--- Supplied material Enclosed Below ---

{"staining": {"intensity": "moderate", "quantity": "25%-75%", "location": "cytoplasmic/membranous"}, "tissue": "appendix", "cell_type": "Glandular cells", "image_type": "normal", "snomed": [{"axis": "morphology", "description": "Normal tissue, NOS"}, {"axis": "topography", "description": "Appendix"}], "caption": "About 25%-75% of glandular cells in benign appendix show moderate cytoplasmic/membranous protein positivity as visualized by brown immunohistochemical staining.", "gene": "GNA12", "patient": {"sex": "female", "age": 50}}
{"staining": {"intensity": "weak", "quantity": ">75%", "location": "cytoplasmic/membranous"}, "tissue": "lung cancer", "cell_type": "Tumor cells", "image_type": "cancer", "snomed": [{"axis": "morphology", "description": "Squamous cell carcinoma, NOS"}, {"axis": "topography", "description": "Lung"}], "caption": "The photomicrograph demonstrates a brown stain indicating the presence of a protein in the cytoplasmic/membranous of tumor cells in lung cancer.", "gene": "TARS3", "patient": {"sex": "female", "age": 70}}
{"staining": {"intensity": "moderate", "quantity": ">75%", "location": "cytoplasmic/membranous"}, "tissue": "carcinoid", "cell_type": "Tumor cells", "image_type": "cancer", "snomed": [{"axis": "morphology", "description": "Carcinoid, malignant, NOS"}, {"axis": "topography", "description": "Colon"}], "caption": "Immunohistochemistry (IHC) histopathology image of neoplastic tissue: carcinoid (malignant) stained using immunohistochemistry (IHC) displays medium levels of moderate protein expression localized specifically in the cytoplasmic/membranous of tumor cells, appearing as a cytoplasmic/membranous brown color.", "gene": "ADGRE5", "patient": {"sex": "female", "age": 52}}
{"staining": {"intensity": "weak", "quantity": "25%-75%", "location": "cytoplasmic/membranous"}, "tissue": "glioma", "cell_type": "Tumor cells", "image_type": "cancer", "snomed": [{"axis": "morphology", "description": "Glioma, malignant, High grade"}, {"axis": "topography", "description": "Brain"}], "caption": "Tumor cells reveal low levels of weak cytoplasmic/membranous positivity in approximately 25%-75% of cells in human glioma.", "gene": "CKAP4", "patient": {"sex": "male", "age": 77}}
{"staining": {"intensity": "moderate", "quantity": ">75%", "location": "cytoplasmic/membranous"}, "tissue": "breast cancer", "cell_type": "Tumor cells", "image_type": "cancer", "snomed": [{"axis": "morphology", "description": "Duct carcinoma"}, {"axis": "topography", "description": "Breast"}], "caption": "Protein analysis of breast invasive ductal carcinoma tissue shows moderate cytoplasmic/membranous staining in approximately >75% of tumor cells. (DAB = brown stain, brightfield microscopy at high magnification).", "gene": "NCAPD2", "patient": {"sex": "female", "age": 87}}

--- End of Enclosed Supplied material ---

Task item ▸ Search the records for the string "weak" and report each line that has it.

Finished task ▸
{"staining": {"intensity": "weak", "quantity": ">75%", "location": "cytoplasmic/membranous"}, "tissue": "lung cancer", "cell_type": "Tumor cells", "image_type": "cancer", "snomed": [{"axis": "morphology", "description": "Squamous cell carcinoma, NOS"}, {"axis": "topography", "description": "Lung"}], "caption": "The photomicrograph demonstrates a brown stain indicating the presence of a protein in the cytoplasmic/membranous of tumor cells in lung cancer.", "gene": "TARS3", "patient": {"sex": "female", "age": 70}}
{"staining": {"intensity": "weak", "quantity": "25%-75%", "location": "cytoplasmic/membranous"}, "tissue": "glioma", "cell_type": "Tumor cells", "image_type": "cancer", "snomed": [{"axis": "morphology", "description": "Glioma, malignant, High grade"}, {"axis": "topography", "description": "Brain"}], "caption": "Tumor cells reveal low levels of weak cytoplasmic/membranous positivity in approximately 25%-75% of cells in human glioma.", "gene": "CKAP4", "patient": {"sex": "male", "age": 77}}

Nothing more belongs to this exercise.